The historical way: a certain type of wax was used to seal scrolls; envelopes have been around since the 16th century. The Romans used Bitumen, which they also used as asphalt. If the seal is broken, the recipient will know the letter was opened. I believe that in medieval times, depending on the contents of the letter, it might have been quite alright for someone to lob your head off right there.
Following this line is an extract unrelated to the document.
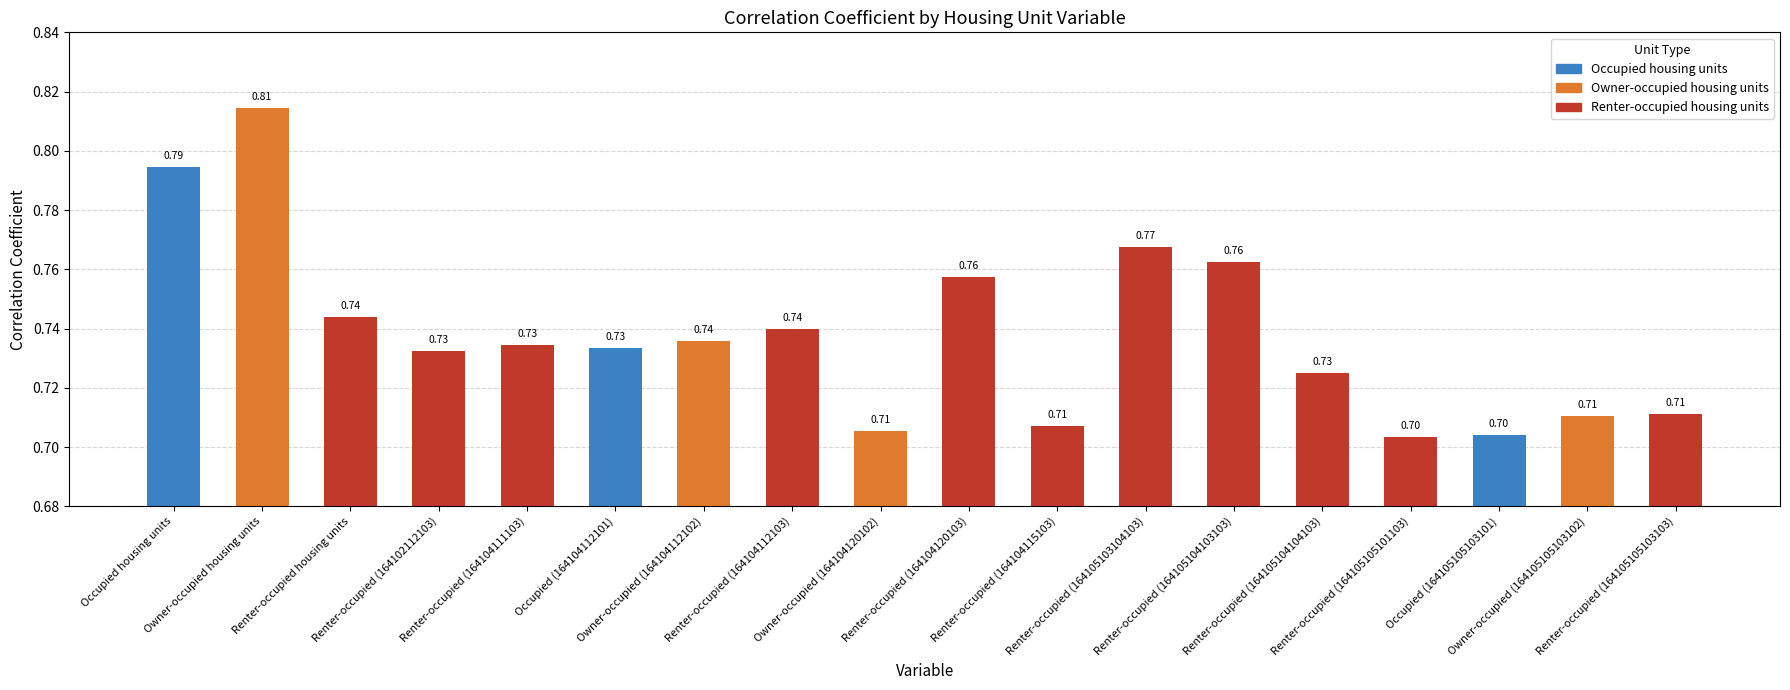

Is it true that the value at Renter-occupied (164104111103) is 1.3?

False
The deceiving way: your NPC gives the player a box with very specific instructions not to open it. There is something inside for sure. It rattles even as they accept it from the NPC. Oh, and if they could also deliver this letter with some instructions. Then watch the party debate opening the box all the way to the recipient. The day before they get there, they open it and behold! a bar of soap. Now watch as they contemplate every possible meaning of the bar of soap and leave the letter alone.

The hidden way: lemon juice! You can write on paper or parchment with lemon juice and you won't be able to see it. Then hold it above a candle and the soot will stick to the writing making it visible. If the players open it, all they will see is some empty pages.

The encrypted way: ou-yay hould-say ake-may his-tay arder-hay han-tay his-tay.

The magical way: I am sure there is a spell that allows you to make it impossible to read something.

The alignment way: a good person would never open someone else's private correspondence. If one of them should open it, change their alignment until they repent what they've done.

The backstabbing way: punish them even if they don't read it!